Removing the ‘Early Days’ statue was determined by Arts Commission staff to not impact the overall character of the district and will be cleaned by preservation experts before long-term storage. But the question of what happens after removal made some Historic Preservation commissioners skeptical that the lesson would be missed by future onlookers.

Commissioner Richard Johns recounted a story of how he was told as a young man that it symbolizes how over and over again, there will be one group that thinks it knows everything taking advantage of another group. 

“I think it’s there to warn us that terrible things can happen,” Johns said, not acknowledging the rarity of the lesson and that it was dedicated in the 19th century. “We have to confront the ugliness in our past.”

Perhaps seeing this argument coming, one public commenter — who identified herself as Native American but whose name SF Weekly didn’t catch — told the commissioners that she and others have been asking for this for decades. 

“I am told so many times that people will forget the history of the genocide of the Native Americans,” she said at the meeting. “I’ll make sure that no one forgets.”

The Historic Preservation Commission eventually voted for the removal with an amendment that the Arts Commission should include a plaque addressing why the statue was removed.

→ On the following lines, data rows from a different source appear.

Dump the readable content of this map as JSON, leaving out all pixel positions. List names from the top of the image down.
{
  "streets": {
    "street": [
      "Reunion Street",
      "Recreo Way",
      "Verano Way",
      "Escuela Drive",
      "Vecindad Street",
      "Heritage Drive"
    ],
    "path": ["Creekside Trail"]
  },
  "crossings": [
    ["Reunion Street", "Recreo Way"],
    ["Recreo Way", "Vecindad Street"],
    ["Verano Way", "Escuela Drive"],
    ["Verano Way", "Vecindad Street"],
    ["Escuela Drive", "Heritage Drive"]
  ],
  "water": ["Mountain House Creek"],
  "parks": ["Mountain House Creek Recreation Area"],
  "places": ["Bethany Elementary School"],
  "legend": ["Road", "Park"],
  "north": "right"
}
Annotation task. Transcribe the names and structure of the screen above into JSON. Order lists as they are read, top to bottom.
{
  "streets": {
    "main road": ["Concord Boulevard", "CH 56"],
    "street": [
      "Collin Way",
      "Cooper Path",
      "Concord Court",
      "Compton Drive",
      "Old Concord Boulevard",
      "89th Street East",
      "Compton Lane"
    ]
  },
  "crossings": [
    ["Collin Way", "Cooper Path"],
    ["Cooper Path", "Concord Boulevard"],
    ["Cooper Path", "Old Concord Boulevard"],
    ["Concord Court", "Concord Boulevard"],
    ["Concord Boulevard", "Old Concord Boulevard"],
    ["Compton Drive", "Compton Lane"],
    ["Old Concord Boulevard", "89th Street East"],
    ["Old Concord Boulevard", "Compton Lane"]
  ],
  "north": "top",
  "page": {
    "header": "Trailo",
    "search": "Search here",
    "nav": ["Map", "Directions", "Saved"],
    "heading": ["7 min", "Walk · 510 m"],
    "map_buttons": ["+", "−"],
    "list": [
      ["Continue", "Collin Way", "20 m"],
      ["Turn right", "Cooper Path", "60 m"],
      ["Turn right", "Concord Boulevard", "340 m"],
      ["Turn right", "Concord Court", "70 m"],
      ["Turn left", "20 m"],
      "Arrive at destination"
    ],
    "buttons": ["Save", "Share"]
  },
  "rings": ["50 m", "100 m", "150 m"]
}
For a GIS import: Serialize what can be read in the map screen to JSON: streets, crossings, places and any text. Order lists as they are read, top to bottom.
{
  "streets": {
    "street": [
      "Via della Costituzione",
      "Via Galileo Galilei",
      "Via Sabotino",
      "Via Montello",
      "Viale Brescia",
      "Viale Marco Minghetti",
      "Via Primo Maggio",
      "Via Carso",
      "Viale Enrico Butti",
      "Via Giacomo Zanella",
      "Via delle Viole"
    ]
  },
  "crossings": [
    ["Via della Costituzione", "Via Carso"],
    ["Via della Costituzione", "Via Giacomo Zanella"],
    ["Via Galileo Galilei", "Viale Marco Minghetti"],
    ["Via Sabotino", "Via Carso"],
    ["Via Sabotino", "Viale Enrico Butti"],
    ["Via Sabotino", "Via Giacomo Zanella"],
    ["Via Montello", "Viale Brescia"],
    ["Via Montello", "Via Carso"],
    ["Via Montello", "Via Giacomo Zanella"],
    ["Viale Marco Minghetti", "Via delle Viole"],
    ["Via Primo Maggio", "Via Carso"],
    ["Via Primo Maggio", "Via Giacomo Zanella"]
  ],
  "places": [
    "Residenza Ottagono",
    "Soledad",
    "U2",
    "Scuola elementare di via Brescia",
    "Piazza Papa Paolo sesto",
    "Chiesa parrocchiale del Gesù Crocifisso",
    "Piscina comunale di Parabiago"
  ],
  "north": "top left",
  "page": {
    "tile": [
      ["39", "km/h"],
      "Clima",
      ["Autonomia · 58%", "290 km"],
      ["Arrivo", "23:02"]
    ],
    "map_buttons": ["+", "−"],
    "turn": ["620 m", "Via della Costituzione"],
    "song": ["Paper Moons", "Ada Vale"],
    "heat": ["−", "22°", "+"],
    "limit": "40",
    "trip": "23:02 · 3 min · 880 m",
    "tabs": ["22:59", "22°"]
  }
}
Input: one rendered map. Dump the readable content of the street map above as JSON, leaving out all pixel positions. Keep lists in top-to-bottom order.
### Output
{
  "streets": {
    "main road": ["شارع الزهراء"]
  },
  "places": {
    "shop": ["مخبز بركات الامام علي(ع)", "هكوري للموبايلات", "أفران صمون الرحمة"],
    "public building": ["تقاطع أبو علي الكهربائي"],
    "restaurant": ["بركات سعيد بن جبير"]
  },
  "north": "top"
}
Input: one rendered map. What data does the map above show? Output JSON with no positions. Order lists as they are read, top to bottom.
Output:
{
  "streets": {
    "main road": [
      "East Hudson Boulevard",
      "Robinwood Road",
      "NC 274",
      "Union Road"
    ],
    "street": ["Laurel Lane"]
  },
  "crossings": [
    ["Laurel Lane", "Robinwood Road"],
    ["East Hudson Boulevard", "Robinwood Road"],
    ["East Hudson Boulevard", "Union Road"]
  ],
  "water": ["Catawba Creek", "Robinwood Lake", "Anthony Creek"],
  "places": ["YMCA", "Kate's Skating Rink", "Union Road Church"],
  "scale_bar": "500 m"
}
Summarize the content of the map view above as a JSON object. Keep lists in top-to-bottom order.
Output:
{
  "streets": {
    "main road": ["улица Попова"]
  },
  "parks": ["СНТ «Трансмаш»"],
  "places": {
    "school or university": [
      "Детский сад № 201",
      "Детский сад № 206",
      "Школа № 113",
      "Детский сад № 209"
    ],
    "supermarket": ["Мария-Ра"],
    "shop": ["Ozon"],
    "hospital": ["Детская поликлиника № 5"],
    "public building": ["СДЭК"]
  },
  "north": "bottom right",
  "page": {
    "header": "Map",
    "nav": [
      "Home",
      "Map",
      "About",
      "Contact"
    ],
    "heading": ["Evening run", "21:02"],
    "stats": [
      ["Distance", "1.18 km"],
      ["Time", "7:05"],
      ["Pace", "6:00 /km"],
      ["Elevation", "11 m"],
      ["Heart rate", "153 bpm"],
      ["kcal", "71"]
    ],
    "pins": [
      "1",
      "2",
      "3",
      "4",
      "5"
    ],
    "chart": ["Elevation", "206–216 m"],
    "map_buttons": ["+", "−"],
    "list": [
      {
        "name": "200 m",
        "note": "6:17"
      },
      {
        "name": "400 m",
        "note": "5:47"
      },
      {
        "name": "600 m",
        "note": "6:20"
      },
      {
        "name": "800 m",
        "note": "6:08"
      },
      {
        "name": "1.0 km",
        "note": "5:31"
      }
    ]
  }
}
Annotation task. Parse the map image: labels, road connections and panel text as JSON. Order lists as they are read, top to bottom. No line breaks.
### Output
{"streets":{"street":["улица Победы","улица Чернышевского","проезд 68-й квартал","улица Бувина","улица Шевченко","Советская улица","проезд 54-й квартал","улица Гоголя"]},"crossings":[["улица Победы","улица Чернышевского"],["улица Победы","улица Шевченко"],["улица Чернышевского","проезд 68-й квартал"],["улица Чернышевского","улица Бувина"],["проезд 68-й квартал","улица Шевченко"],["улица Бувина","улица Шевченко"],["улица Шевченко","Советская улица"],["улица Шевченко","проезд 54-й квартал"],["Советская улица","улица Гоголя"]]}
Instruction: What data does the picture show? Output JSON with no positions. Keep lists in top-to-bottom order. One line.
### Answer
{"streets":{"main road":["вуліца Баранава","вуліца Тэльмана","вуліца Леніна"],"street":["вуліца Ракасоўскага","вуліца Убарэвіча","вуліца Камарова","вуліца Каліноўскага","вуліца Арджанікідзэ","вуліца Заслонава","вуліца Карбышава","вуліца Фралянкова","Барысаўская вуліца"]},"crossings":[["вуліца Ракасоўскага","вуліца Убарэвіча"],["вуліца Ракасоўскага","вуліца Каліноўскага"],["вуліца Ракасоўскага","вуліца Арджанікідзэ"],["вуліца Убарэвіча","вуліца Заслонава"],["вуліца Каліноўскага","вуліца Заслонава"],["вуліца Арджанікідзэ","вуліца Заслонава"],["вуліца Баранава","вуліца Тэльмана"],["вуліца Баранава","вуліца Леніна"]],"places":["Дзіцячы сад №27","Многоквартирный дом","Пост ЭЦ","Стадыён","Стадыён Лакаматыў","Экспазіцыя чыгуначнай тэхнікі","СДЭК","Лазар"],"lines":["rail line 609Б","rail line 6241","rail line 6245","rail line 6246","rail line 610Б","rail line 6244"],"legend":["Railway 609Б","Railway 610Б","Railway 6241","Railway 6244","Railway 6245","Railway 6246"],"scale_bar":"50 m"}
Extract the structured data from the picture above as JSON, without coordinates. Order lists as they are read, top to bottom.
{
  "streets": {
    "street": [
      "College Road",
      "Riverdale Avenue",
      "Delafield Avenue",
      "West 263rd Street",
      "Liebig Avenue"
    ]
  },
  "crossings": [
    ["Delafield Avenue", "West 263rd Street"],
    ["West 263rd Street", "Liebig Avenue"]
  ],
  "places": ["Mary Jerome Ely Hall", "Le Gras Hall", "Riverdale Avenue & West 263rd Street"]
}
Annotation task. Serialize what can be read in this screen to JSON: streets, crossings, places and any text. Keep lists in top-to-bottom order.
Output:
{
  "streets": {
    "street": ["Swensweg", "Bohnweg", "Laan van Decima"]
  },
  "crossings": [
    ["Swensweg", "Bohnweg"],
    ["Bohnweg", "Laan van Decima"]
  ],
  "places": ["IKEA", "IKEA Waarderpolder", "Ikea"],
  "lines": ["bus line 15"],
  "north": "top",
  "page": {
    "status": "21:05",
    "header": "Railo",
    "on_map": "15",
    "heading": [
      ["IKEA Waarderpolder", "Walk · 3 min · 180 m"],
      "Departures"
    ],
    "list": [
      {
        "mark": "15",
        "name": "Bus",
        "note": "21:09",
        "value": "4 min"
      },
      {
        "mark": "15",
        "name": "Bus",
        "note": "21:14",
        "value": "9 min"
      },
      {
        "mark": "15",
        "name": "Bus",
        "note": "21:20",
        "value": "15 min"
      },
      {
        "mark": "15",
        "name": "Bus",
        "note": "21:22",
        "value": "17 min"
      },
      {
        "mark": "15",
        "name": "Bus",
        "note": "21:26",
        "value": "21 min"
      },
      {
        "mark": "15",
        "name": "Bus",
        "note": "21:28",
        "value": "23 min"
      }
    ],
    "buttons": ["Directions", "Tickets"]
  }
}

Commissioners agreed during the debate that the removal sends a message that these monuments shouldn’t exist and that contextualizing them in a museum would be beneficial.

This is one of recent efforts to address continued glorification of colonialization that decimated Native American populations. Last month, San Francisco joined a national movement in renaming Columbus Day as Indigenous Peoples Day.

The agreement to officially designate the alteration as appropriate will go back to the Arts Commission for final approval.